The project comes from a book of children’s poetry and artwork from the Terezin ghetto called I Never Saw Another Butterfly. First I have to give them background information on Terezin because it’s not a widely known place in Holocaust history. I use this Terezin Background PowerPoint. I have the students pair up and read individual poems from the book. We talk about the ones that seem to have a hopeful tone, and those that are more about fear and uncertainty. Then, as we move through the unit, every day I read the information about a poet and artist that the students have seen in the book. In the back of the book, there is a record of the children that wrote each poem and created each piece of art. You can find out if that child survived if the researchers were able to discover that information (some are just labeled anonymous).
The survival rate of children from the Terezin ghetto was 10%. As you can see below, we started out with many butterflies as I had each 8th grader make one (there are 105). As I would read about the children each day, if the child did not survive, I would cut down a butterfly. The middle picture is the 10 that were left at the end of our unit. The students cheered and clapped when I read about a survivor and got very quiet when I would tell them that a child had perished. I could always feel their eyes on me as I cut down the butterflies for that class period.

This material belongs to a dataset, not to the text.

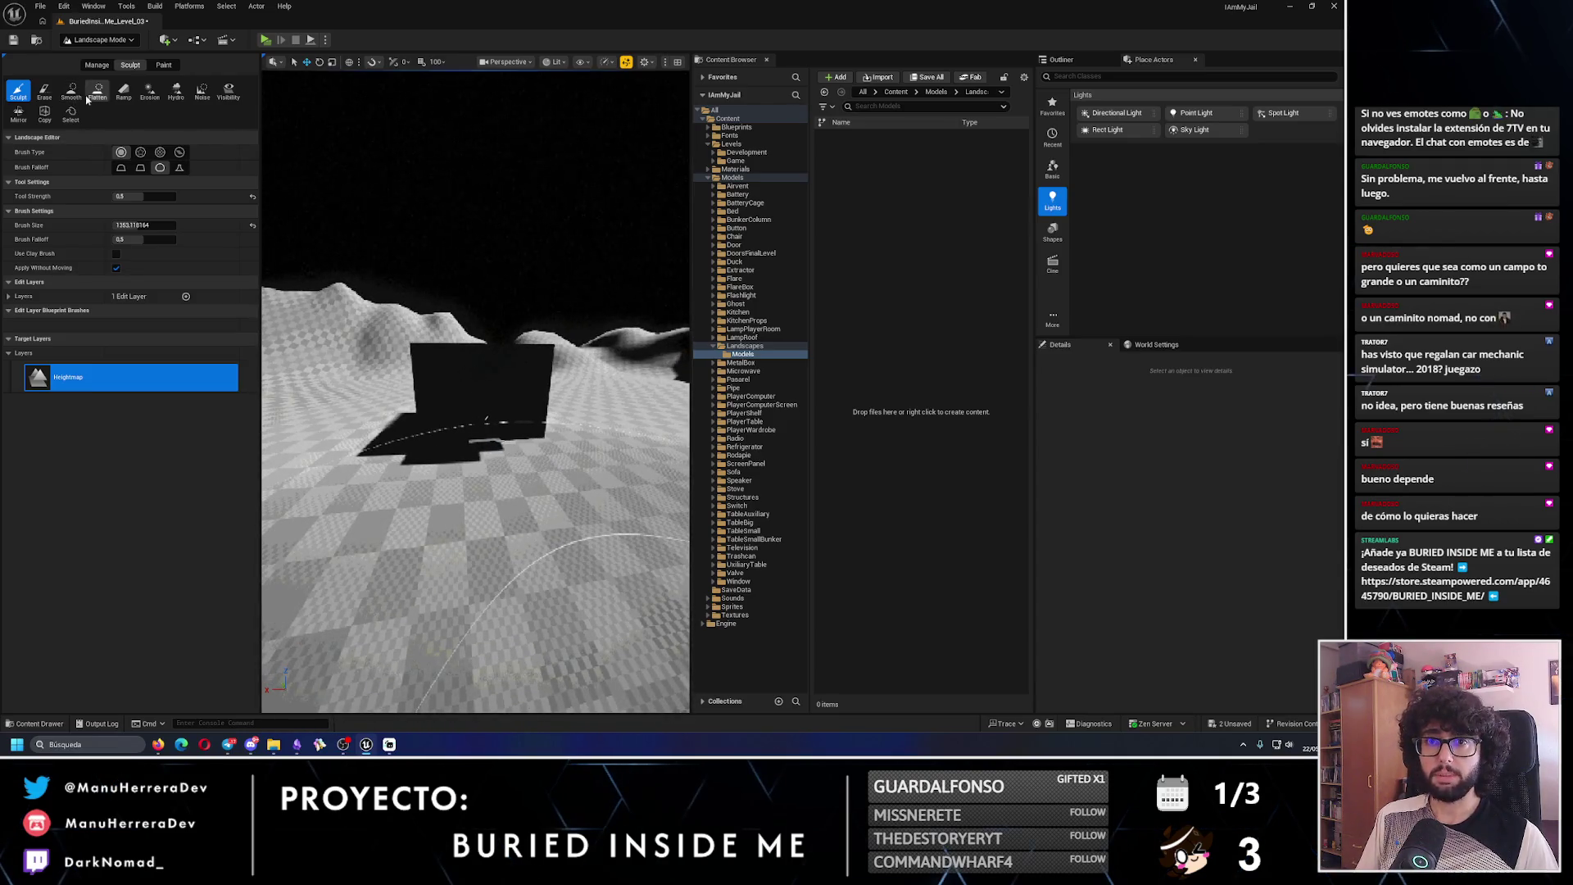
{"action": "left_click", "coordinate": [91, 96]}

They would flinch if I cut theirs down and breathe a sigh of relief if their butterfly was safe for another day.
As an educator for over 20 years, this was probably the most connected that I felt the students were to a piece of literature. I am proud of the insightful connections they have made during discussion and the maturity they have shown during what can be a tough set of lessons. Many people my age are skeptical of the ability of this generation to be empathetic, but these kids should give you confidence that they will lead us well as they grow up and take the reins.
Here is a link to information about The Butterfly Project if you would like to find out more. The Butterfly Project from the Holocaust Museum of Houston
1 thought on “The Butterfly Project: A Meaningful Addition to Any Holocaust Book Study”
What a wonderful way to connect your students to literature and the real world. I would have been in tears each day, as I’m sure many of your students were. Great job, Kourtney!